En efecto, mi madre se mostraba segura y tranquila.

Anna, sentada en la cama, daba su leche al bebé que la bebía con avidez, emitiendo de vez en cuando, al mamar, un imperceptible ruido con los labios. Anna tenía el rostro inclinado, los ojos fijos en el suelo, una inmovilidad broncínea. La pequeña lumbre oscilante de la lámpara le procuraba luces y sombras sobre la falda roja.

—¿No hace mucho calor aquí dentro? —dije sintiéndome ahogar.

En efecto, en la cámara hacía mucho calor. En una esquina, sobre un brasero se calentaban algunos pañuelos y un pañal. Se escuchaba el borboteo del agua hirviendo. También se oía de cuando en cuando un tintineo de cristales provocado por las ráfagas del viento que soplaba y rugía.

—¡Escucha qué tramontana se ha levantado! —murmuró mi madre.

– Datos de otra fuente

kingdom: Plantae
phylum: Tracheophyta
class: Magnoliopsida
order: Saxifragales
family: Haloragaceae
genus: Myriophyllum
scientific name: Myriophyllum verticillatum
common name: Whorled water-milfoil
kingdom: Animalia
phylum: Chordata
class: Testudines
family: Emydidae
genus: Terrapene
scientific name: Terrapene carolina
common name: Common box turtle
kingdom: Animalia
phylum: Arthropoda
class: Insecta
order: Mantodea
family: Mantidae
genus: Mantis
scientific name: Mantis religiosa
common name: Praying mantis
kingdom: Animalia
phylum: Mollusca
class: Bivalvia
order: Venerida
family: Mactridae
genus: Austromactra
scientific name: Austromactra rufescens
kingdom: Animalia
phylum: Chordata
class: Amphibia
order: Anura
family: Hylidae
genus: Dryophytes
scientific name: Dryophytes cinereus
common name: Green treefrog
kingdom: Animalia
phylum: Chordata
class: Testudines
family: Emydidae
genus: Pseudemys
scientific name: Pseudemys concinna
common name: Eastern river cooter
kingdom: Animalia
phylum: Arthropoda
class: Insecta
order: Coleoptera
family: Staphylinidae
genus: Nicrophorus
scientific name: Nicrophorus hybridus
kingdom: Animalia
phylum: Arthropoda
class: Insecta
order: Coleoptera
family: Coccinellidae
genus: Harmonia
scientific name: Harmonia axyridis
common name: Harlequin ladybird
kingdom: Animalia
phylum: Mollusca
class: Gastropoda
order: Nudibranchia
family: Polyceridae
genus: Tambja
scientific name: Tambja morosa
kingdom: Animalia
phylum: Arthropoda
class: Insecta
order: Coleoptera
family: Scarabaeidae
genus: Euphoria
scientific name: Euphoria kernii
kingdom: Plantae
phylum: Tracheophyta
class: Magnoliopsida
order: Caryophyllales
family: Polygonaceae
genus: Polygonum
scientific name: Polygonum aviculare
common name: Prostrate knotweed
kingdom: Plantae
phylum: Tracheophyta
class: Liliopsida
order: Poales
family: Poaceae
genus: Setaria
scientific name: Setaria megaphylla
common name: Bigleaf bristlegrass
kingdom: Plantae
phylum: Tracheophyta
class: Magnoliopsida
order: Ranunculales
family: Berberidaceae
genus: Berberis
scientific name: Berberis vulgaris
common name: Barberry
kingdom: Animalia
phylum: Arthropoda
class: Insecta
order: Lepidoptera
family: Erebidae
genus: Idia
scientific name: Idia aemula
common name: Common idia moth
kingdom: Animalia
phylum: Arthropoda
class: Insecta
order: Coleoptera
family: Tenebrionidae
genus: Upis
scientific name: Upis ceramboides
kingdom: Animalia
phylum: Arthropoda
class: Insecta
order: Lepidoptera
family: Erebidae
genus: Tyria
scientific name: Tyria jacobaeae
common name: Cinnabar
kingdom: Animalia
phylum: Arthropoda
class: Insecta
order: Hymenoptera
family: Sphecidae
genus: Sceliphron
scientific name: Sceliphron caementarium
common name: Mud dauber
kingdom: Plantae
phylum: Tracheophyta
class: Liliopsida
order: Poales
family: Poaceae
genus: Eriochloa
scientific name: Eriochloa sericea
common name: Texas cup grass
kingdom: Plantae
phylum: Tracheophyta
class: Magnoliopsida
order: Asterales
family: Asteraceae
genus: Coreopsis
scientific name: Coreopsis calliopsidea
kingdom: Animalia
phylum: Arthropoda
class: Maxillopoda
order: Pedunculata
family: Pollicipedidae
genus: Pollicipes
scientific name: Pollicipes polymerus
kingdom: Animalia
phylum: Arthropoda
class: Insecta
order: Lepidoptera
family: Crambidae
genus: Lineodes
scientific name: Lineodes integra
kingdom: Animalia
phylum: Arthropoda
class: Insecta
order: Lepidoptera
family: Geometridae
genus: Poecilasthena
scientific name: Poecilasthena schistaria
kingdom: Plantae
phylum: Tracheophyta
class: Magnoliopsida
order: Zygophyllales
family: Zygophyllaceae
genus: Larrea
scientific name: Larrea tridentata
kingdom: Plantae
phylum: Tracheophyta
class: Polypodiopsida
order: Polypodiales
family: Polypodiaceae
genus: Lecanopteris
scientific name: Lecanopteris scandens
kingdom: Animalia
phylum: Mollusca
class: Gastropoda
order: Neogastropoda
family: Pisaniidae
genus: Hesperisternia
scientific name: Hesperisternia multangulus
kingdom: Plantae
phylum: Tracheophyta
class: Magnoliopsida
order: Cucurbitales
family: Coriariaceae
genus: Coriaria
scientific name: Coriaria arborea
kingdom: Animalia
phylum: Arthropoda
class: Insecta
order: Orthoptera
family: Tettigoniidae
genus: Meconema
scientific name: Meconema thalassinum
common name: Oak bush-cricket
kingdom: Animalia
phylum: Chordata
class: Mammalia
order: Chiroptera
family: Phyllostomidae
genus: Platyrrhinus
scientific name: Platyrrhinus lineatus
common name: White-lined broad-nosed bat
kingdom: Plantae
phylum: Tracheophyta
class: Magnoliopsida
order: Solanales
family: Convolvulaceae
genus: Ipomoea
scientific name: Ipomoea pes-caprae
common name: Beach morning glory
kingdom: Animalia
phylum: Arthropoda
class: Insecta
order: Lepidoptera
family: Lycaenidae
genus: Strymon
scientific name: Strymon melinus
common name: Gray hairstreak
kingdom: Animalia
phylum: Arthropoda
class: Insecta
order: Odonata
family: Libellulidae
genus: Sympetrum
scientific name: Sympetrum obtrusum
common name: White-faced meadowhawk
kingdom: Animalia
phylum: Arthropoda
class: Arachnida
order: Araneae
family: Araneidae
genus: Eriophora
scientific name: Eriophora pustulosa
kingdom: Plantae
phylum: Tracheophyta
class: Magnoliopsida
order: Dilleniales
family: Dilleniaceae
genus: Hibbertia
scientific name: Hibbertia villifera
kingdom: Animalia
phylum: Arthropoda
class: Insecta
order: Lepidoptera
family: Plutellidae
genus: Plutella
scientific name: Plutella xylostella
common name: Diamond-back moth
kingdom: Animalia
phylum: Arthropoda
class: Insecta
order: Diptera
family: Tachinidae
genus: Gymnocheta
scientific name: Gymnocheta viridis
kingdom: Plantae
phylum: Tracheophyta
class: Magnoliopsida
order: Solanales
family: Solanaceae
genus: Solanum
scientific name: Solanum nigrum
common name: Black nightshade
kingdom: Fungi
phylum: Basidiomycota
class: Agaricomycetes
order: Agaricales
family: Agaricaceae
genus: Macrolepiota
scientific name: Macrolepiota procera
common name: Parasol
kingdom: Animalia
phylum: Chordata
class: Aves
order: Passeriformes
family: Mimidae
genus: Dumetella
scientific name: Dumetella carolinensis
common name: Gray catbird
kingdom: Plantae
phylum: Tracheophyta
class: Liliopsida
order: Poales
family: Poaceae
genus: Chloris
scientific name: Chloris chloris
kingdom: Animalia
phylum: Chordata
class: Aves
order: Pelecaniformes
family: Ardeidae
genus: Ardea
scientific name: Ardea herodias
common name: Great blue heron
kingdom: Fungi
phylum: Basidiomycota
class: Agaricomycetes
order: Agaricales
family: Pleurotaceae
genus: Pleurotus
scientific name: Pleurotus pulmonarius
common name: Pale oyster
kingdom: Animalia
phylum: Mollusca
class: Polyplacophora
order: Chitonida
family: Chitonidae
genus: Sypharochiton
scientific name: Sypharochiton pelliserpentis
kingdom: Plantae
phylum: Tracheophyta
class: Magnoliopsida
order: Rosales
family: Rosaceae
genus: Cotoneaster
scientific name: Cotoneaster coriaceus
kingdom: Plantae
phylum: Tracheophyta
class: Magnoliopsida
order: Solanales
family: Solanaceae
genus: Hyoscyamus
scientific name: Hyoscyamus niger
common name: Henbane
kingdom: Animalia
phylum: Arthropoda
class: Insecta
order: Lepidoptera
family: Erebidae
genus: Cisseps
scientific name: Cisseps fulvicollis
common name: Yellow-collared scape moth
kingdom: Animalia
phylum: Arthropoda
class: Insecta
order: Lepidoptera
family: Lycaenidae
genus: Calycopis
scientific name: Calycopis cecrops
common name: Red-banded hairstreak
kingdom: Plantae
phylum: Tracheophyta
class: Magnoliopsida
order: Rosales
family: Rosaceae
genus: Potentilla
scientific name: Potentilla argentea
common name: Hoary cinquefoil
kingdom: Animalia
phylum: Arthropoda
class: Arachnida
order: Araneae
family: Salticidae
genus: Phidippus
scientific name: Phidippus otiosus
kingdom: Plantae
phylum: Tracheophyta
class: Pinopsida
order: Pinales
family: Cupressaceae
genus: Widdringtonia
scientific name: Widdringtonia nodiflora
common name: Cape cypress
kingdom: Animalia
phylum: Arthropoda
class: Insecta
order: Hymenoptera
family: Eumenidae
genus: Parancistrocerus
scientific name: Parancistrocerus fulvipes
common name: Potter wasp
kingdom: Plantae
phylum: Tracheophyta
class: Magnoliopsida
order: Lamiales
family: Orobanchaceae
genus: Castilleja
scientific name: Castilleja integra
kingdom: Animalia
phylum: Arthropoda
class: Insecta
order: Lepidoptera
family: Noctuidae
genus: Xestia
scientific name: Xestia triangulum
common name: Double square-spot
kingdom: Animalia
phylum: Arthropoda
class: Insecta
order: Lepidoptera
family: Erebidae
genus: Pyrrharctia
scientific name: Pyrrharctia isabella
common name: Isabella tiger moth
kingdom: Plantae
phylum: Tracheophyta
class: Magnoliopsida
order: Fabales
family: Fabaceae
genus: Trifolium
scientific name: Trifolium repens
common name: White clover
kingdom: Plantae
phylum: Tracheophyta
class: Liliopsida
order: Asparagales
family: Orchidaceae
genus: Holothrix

Ya no advertí otros ruidos. Escuché el viento con ansiosa atención. Un escalofrío recorrió todos mis huesos, como si me hubiera penetrado un hilo de aquel frío. Me dirigí a la ventana. Mis dedos temblaban mientras abría uno de los postigos de la ventana. Apoyé la frente contra el gélido cristal y miré hacia fuera, pero inmediatamente se empañó con mi hálito, impidiéndome la visión del paisaje. Levanté los ojos y pude ver, a través del cristal más alto, resplandecer el cielo estrellado.

—Está despejado —dije alejándome de la ventana.

Tenía impresa la imagen de aquella noche diáfana y homicida, mientras mis ojos se precipitaron hacia Raimondo, que continuaba mamando.

—¿Ha cenado algo Giuliana? —me preguntó mi madre con tono afectuoso.

—Sí —respondí sin dulzura; y pensé: «¡En toda la tarde no has encontrado un minuto para ir a verla! ¡No es la primera vez que la ignoras! Has entregado tu corazón a Raimondo».